** Opening DATASET EXTRACT block **

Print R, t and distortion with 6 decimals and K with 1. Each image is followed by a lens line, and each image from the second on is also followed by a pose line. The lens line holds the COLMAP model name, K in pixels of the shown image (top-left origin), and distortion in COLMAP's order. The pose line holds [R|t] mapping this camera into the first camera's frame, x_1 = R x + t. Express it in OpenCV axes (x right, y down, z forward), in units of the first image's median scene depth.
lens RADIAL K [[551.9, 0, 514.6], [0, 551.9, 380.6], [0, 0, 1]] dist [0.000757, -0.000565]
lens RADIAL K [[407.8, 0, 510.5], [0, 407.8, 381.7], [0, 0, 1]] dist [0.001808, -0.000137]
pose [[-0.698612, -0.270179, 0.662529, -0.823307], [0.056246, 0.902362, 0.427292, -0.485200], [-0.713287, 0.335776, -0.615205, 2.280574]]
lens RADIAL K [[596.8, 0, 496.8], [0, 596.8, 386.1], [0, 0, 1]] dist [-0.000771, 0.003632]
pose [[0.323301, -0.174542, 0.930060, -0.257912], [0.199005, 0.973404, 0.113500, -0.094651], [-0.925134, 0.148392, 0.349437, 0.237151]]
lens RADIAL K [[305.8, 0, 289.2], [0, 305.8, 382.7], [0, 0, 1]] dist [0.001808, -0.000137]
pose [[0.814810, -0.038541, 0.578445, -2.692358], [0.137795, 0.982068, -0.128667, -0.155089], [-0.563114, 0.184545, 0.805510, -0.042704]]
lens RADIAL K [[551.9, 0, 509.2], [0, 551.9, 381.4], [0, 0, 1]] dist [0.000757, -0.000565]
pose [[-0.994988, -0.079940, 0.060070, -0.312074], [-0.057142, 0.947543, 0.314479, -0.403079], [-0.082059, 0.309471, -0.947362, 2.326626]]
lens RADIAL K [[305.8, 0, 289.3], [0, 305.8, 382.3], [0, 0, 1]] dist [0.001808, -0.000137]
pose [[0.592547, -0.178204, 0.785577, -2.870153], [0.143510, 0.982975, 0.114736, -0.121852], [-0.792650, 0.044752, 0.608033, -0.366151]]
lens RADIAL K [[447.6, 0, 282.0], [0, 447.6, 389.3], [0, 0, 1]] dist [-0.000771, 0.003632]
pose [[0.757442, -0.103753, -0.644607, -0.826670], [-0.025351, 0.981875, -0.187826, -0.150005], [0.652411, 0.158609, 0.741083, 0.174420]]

** Closing DATASET EXTRACT block **

_BRIEF_: Please copy out, character for character, the lines from the very first one up to and including the line with "381.4], [0, 0, 1]] dist [0.000757, -0.000565]".

_TASK SOLUTION_:
Print R, t and distortion with 6 decimals and K with 1. Each image is followed by a lens line, and each image from the second on is also followed by a pose line. The lens line holds the COLMAP model name, K in pixels of the shown image (top-left origin), and distortion in COLMAP's order. The pose line holds [R|t] mapping this camera into the first camera's frame, x_1 = R x + t. Express it in OpenCV axes (x right, y down, z forward), in units of the first image's median scene depth.
lens RADIAL K [[551.9, 0, 514.6], [0, 551.9, 380.6], [0, 0, 1]] dist [0.000757, -0.000565]
lens RADIAL K [[407.8, 0, 510.5], [0, 407.8, 381.7], [0, 0, 1]] dist [0.001808, -0.000137]
pose [[-0.698612, -0.270179, 0.662529, -0.823307], [0.056246, 0.902362, 0.427292, -0.485200], [-0.713287, 0.335776, -0.615205, 2.280574]]
lens RADIAL K [[596.8, 0, 496.8], [0, 596.8, 386.1], [0, 0, 1]] dist [-0.000771, 0.003632]
pose [[0.323301, -0.174542, 0.930060, -0.257912], [0.199005, 0.973404, 0.113500, -0.094651], [-0.925134, 0.148392, 0.349437, 0.237151]]
lens RADIAL K [[305.8, 0, 289.2], [0, 305.8, 382.7], [0, 0, 1]] dist [0.001808, -0.000137]
pose [[0.814810, -0.038541, 0.578445, -2.692358], [0.137795, 0.982068, -0.128667, -0.155089], [-0.563114, 0.184545, 0.805510, -0.042704]]
lens RADIAL K [[551.9, 0, 509.2], [0, 551.9, 381.4], [0, 0, 1]] dist [0.000757, -0.000565]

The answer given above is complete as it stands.